TASK TO COMPLETE
Where a line below includes the word "Update", copy that line.

---------------

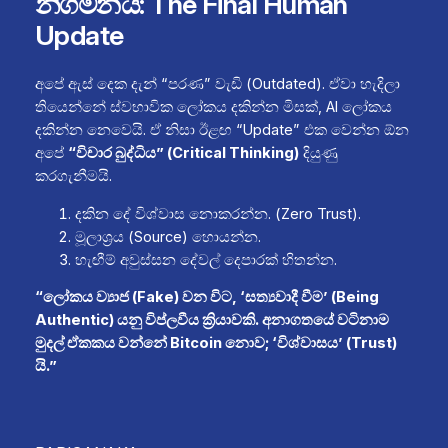
නිගමනය: The Final Human
Update
අපේ ඇස් දෙක දැන් “පරණ” වැඩි (Outdated). ඒවා හැදිලා
තියෙන්නේ ස්වභාවික ලෝකය දකින්න මිසක්, AI ලෝකය
දකින්න නෙවෙයි. ඒ නිසා ඊළඟ “Update” එක වෙන්න ඕන
අපේ
“විචාර බුද්ධිය” (Critical Thinking)
දියුණු
කරගැනීමයි.
දකින දේ විශ්වාස නොකරන්න. (Zero Trust).
මූලාශ්‍රය (Source) හොයන්න.
හැඟීම් අවුස්සන දේවල් දෙපාරක් හිතන්න.
“ලෝකය ව්‍යාජ (Fake) වන විට, ‘සත්‍යවාදී වීම’ (Being
Authentic) යනු විප්ලවීය ක්‍රියාවකි. අනාගතයේ වටිනාම
මුදල් ඒකකය වන්නේ Bitcoin නොව; ‘විශ්වාසය’ (Trust)
යි.”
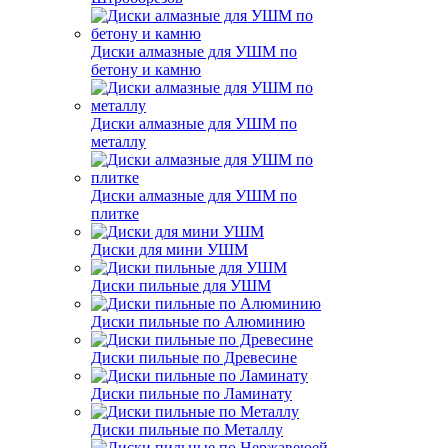
Диски алмазные для УШМ по
бетону и камню
Диски алмазные для УШМ по
металлу
Диски алмазные для УШМ по
плитке
Диски для мини УШМ
Диски пильные для УШМ
Диски пильные по Алюминию
Диски пильные по Древесине
Диски пильные по Ламинату
Диски пильные по Металлу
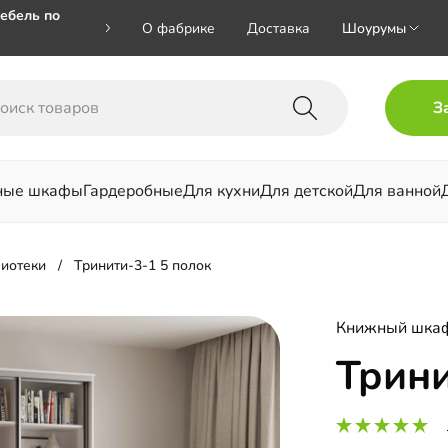
ебель по
О фабрике
Доставка
Шоурумы
🎁🎁 при
З
 на номер
ные шкафы
Гардеробные
Для кухни
Для детской
Для ванной
льни
иотеки
Тринити-3-1 5 полок
Книжный шка
Трини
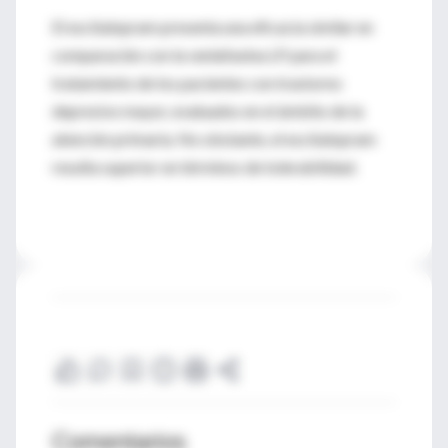
El escitalopram presenta una eficacia similar en
comparación con la venlafaxina LP para el
tratamiento de los pacientes con trastorno
depresivo mayor, evaluados en el ámbito de la
atención primaria. No obstante, el escitalopram
resulta superior en términos de tolerabilidad.
Comentarios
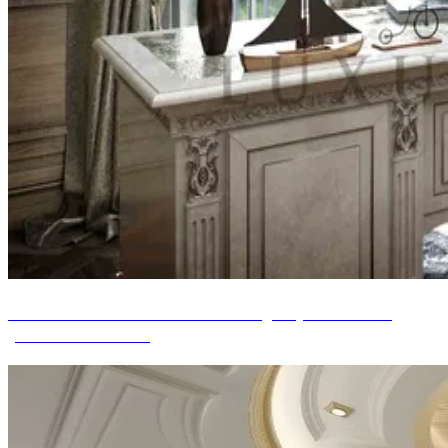
BUREAU DE LUXE CLASSIQUE, ALMATY
(KAZAKHSTAN)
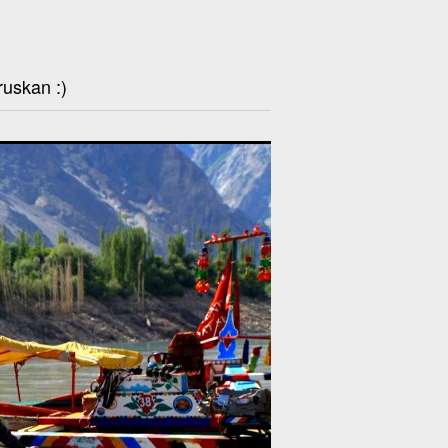
ruskan :)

---------------

TASK OUTPUT
Update
දකින්න නෙවෙයි. ඒ නිසා ඊළඟ “Update” එක වෙන්න ඕන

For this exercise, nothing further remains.